In case you want to play with the raw data your­self, here it is:

Given the im­por­tance of tak­ing ac­tions that ac­tu­ally re­late to one’s goals (for hap­piness, in­come, world-sav­ing, you name it—and, hence, for real ra­tio­nal­ity), fur­ther in­ves­ti­ga­tion here would be wel­come, ei­ther via fur­ther polls on LW-ers or oth­ers, or, per­haps even more eas­ily and use­fully, via Google Scholar.
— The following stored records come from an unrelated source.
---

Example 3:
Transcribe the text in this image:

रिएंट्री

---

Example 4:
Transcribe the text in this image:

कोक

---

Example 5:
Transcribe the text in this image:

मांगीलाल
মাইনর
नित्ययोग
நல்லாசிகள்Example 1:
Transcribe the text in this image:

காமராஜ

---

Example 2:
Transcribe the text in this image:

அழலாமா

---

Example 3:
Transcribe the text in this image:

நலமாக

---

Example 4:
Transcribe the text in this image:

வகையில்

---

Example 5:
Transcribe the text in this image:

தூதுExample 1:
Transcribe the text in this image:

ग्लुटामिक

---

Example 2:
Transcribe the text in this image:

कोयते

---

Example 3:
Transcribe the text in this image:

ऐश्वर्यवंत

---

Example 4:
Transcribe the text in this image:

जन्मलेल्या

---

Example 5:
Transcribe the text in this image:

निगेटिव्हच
[1] Origi­nally, I asked about “trou­ble with akra­sia” (now and as a kid) rather than about “trou­ble with pro­cras­ti­na­tion”. I ed­ited the ques­tion af­ter re­al­iz­ing I’d want a con­trol group with non-LWers, and that that group would not re­li­ably know the term “akra­sia”. So, the LW-er re­sponses are partly to one word­ing and partly to the other.

[2] Both items cor­re­lated strongly with stu­dent sta­tus; when I con­trol­led for stu­dent sta­tus (sub­tracted out the con­stant nec­es­sary to re­move the cor­re­la­tion), “have had late bills re­ported to credit agen­cies” cor­re­lated strongly with di­ag­noses of ADD, autism/​Asperger’s, and de­pres­sion, but with noth­ing else; dirty kitchen floors cor­re­lated with noth­ing.
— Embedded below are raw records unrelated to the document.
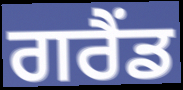
ਗਰੈਂਡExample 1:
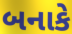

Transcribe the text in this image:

બનાકે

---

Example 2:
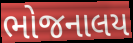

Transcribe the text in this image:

ભોજનાલય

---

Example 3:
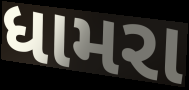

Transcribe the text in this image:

ધામરા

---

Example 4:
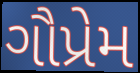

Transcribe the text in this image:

ગૌપ્રેમ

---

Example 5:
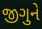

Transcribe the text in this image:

જીગુનેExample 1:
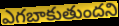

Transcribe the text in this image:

ఎగబాకుతుందని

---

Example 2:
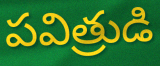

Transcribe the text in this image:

పవిత్రుడి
[3] This is fur­ther sug­gested by the fact that Me­chan­i­cal Turk-ers may well *have* more akra­sia than av­er­age at pre­sent; they are work­ing on Me­chan­i­cal Turk, and have fairly high num­bers of de­pres­sion di­ag­noses.

[4] There are 34 cor­re­la­tions at the p<.03 sig­nifi­cance level, and 12 at the p<.001 sig­nifi­cance level, which is more than we should ex­pect by chance; this is not sur­pris­ing, since of course e.g. be­ing in school is cor­re­lated with be­ing young, and so of course we see some non-chance cor­re­la­tions; the ques­tion is how many of the non-ob­vi­ous cor­re­la­tions are just chance.